Aber es gibt bei mir da durchaus Grenzen. Einschläfern und gehen lassen, kann auch eine Erlösung sein und ich möchte mir nie vorwerfen lassen müssen, aus Egoismus zu lange gewartet zu haben.
Ich habe eine Familie und Freunde die mich im absoluten Notfall unterstützen und habe selber ein paar Ersparnisse. Trotzdem werde ich nicht alles an Behandlungen machen, was irgendwie geht, nur weil es geht, sondern immer abwägen. Hilft es meinem Tier wirklich? Wie sieht sein Leben dann damit, oder hinterher aus? Wie groß ist die Chance auf ein artgerechtes Leben nach der Behandlung? Schmerzen? Usw. usw.
Ich bin dankbar, dass wir unseren Tieren die Gnade des einschläferns gewähren dürfen, wenn das Leben, keines mehr ist. Und ich bin dankbar, dass es Behandlungen, OPs und Medikamente gibt für Tiere, die diesen ein lebenswertes Leben ermöglichen können.

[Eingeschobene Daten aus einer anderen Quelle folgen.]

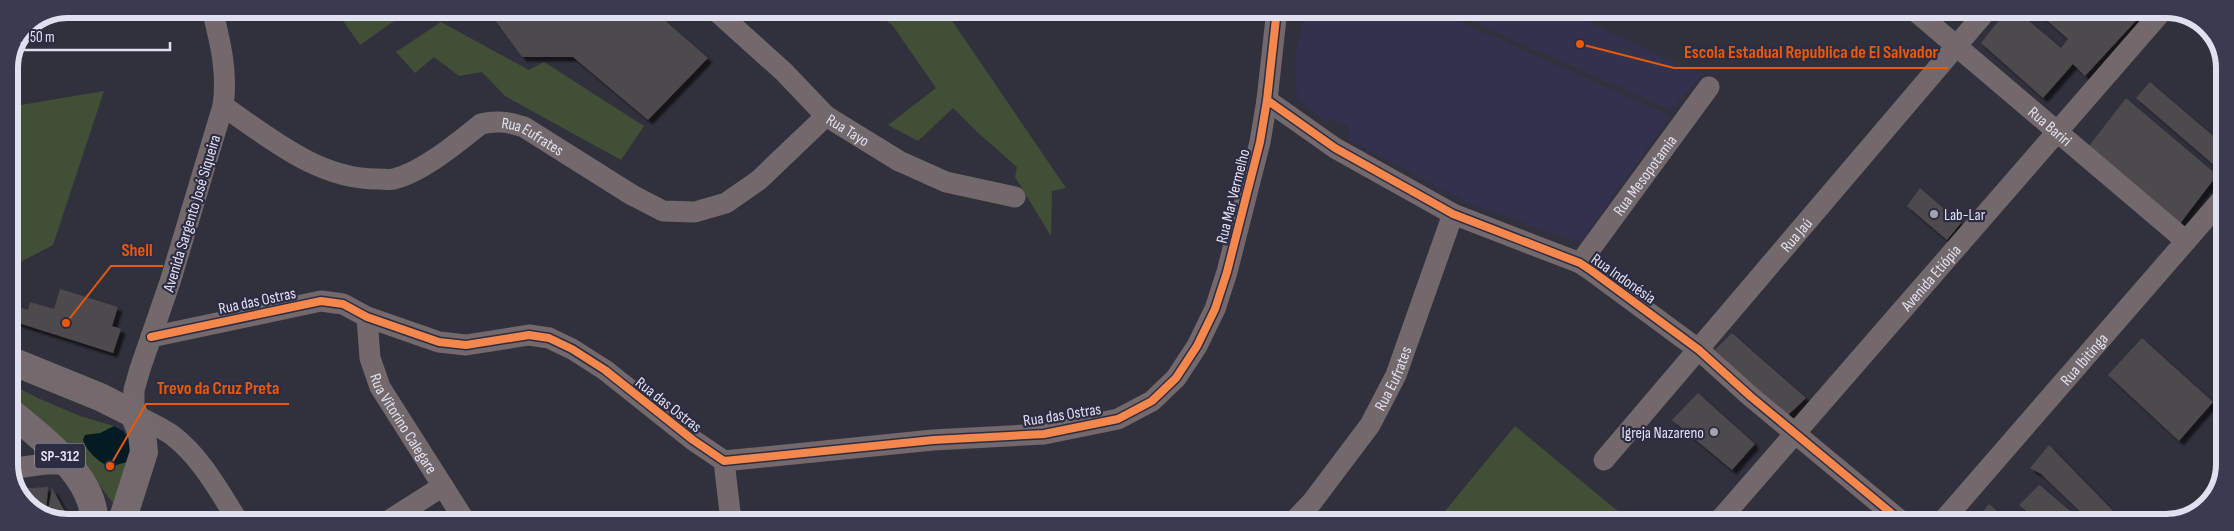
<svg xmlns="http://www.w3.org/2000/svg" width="2234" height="531" font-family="'Sofia Sans Condensed',sans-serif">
<defs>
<filter id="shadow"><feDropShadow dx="4.5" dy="4.5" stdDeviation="1" flood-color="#0009"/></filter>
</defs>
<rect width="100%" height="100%" fill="#31313e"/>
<path fill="#32324e" d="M 1306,9 L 1433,10 L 1670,116 L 1581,242 L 1559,236 L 1495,212 L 1478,208 L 1349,140 L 1349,127 L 1331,118 L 1326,122 L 1297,98 L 1295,58 Z
M 1447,10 L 1562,10 L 1702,75 L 1671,110 Z"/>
<path fill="#414f36" d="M 342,9 L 411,9 L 360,45 L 337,12 Z
M 871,9 L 944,9 L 1066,188 L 1052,191 L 1051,236 L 1015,177 L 1017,167 L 976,131 L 953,108 L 918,141 L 888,125 L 936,88 L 893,26 Z
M 441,22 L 529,70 L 544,62 L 644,126 L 621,160 L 505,96 L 482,72 L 459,76 L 434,57 L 415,73 L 396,52 Z
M 104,91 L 53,245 L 9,268 L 9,107 Z
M 9,383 L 40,399 L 80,416 L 114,426 L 123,431 L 134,446 L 123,504 L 113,503 L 91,474 L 9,399 Z
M 1515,426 L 1631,522 L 1436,522 Z"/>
<path fill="#041b23" d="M 114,426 L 123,431 L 134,446 L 127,462 L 109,467 C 98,461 87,452 83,440 L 85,435 L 100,433 Z"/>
<path fill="#4e484e" filter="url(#shadow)" d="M 487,9 L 652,9 L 708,58 L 648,120 L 573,57 L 522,57 Z
M 2007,10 L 2016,10 L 2061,48 L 2068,39 L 2035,10 L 2146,10 L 2085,76 L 2073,64 L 2043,98 L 1981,43 Z
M 2150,82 L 2225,146 L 2225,168 L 2222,172 L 2136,98 Z
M 2126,98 L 2217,175 L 2179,225 L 2089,146 Z
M 1920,188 L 1961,223 L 1947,240 L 1907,206 Z
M 60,289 L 118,307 L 112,326 L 121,329 L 113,353 L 9,320 L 9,304 L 28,310 L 30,302 L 54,309 Z
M 1732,333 L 1806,398 L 1786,417 L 1715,350 Z
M 2142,338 L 2213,402 L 2179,441 L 2108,375 Z
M 1698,393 L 1755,444 L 1732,470 L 1672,420 Z
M 2049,445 L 2121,519 L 2118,522 L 2091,522 L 2041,474 L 2030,468 Z
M 2039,485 L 2042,487 L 2083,522 L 2039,522 L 2019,505 Z
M 48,487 L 46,515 L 23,503 L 17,489 Z
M 52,488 L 70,521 L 55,521 L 47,516 Z
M 1989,504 L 2010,522 L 1975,522 Z"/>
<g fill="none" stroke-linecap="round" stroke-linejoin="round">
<g stroke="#73686b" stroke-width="21">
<path d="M 212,9 C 220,41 228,72 223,106 L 170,282 L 140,369 L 134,390 L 134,414 C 146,421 161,427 172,435 C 201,457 219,491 238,521"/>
<path id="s1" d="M 714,9 L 784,72 L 826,116 L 899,161 L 946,182 L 1015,197"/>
<path id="s2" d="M 1914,10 L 2186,241"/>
<path d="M 1267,100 L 1335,148 L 1453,214 L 1580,263 L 1592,271 L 1699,350 L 1750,396 L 1902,522"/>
<path id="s3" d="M 223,106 C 270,138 319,180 379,179 C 384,179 390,180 394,179 C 423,172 458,142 481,124 C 497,120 508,122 524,127 L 632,195 L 663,211 L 695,212 L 726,203 L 759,180 L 826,116"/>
<path id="s4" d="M 1580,263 L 1709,87"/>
<path id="s5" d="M 367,317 L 370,358 L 380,387 L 465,521"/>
<path d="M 151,337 L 321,301 L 343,304 L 367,317 L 439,342 L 466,345 L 529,335 L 549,338 L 572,349 L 605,370 L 693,440 L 724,461 L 933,440 L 1044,434 L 1118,419 L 1152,401 L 1176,378 L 1197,346 L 1215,309 L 1227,272 L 1260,142 L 1267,100 L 1277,9"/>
<path id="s6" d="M 1604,460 L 1987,10"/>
<path d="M 724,461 L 731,521"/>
<path d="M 9,469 L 45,464 L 67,464"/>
<path d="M 388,521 L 443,486"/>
<path id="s7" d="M 1293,522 L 1312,502 L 1370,425 L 1396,375 L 1453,214"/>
<path id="s8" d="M 1718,522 L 2163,10"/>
<path id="s9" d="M 1942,522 L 2225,196"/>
</g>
<path stroke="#746a6e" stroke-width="28" d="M 9,360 L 100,397 L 134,414 L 142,434 L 144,452 L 122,521
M 9,411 C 40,436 95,477 94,521"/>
<defs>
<path id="cycleway" d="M 1267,100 L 1335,148 L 1453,214 L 1580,263 L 1592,271 L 1699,350 L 1750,396 L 1902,522
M 151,337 L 321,301 L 343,304 L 367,317 L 439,342 L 466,345 L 529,335 L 549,338 L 572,349 L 605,370 L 693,440 L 724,461 L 933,440 L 1044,434 L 1118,419 L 1152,401 L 1176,378 L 1197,346 L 1215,309 L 1227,272 L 1260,142 L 1267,100 L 1277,9"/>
</defs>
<use href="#cycleway" stroke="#2c2c43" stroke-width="11"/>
<use href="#cycleway" stroke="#f5874c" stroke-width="8"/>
</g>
<g fill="#a3a3b2" stroke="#2c2c43" stroke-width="2">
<circle cx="1934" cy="214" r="5"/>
<circle cx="1714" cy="432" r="5"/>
</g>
<g text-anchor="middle" stroke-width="4.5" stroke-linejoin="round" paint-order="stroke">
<rect fill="#2c2c43" stroke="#aaaabc" stroke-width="1" x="35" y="443.5" width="50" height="25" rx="4"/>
<g font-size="15" font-weight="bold" fill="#e0e0f0">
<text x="60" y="461">SP-312</text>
</g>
<g font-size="16" fill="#e0e0f0" stroke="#2c2c43">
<text dy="6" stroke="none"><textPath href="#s2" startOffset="179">Rua Bariri</textPath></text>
<text dy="6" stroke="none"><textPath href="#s1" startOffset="181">Rua Tayo</textPath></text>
<text dy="6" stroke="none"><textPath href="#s3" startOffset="349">Rua Eufrates</textPath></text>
<text dy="6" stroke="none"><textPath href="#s4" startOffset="109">Rua Mesopotamia</textPath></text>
<text transform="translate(1232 196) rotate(-76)" y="6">Rua Mar Vermelho</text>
<text transform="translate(191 213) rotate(-73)" y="6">Avenida Sargento José Siqueira</text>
<text dy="6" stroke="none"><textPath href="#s6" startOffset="296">Rua Jaú</textPath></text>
<text dy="6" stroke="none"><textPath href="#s8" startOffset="324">Avenida Etiópia</textPath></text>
<text transform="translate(1624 278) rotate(35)" y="6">Rua Indonésia</text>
<text transform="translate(257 300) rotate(-12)" y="6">Rua das Ostras</text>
<text dy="6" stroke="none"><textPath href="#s9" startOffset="216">Rua Ibitinga</textPath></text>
<text dy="6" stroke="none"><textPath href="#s7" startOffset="176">Rua Eufrates</textPath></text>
<text transform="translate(669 404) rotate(38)" y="6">Rua das Ostras</text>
<text transform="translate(1062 414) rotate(-9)" y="6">Rua das Ostras</text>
<text dy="6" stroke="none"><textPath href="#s5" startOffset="115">Rua Vitorino Calegare</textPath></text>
</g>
<g font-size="16" fill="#e0e0f0" stroke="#2c2c43" text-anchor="start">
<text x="1944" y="220">Lab-Lar</text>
<text x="1704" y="438" text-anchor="end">Igreja Nazareno</text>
</g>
</g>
<path d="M0 0H2234V531H0ZM68 18H2166A50 50 0 0 1 2216 68V464A50 50 0 0 1 2166 514H68A50 50 0 0 1 18 464V68A50 50 0 0 1 68 18Z" fill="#3a3a51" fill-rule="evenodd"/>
<path fill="none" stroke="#e0e0f0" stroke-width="6" d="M68 18H2166A50 50 0 0 1 2216 68V464A50 50 0 0 1 2166 514H68A50 50 0 0 1 18 464V68A50 50 0 0 1 68 18Z"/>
<path fill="none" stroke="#e8590c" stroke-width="2" d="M1580 44L1674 68H1948M66 323L111 266H163M110 466L146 404H289"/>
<g fill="#e8590c" stroke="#2c2c43" stroke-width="2">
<circle cx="1580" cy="44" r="5"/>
<circle cx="66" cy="323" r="5"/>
<circle cx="110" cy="466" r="5"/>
</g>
<g font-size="18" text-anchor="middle" font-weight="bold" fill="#e8590c" stroke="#2c2c43" stroke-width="4.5" stroke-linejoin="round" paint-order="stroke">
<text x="1811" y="58">Escola Estadual Republica de El Salvador</text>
<text x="137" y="256">Shell</text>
<text x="218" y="394">Trevo da Cruz Preta</text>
</g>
<path d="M22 42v8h148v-8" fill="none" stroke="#e0e0f0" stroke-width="2.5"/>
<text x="30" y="42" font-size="15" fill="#e0e0f0" stroke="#2c2c43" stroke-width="4" paint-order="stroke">50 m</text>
</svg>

Für mich ist es immer eine einzelfallentscheidung, hängt von dem Tier, der Situation, der Erkrankung oder Verletzung ab, den Heilungschancen, der Besserung, der schmerzfreiheit und ganz individuell von meiner Einschätzung und der des Tierarztes, oder von vertrauten Freunden und Familie, die mich beraten und mir beistehen und mich stoppen sollte ich zu weit gehen.
Ich liebe meine Tiere und würde alles für sie tun, sei es die sehr teure op, die dem tier wirklich ein gutes Leben ermöglicht, oder die einschläferung, die das Tier erlöst.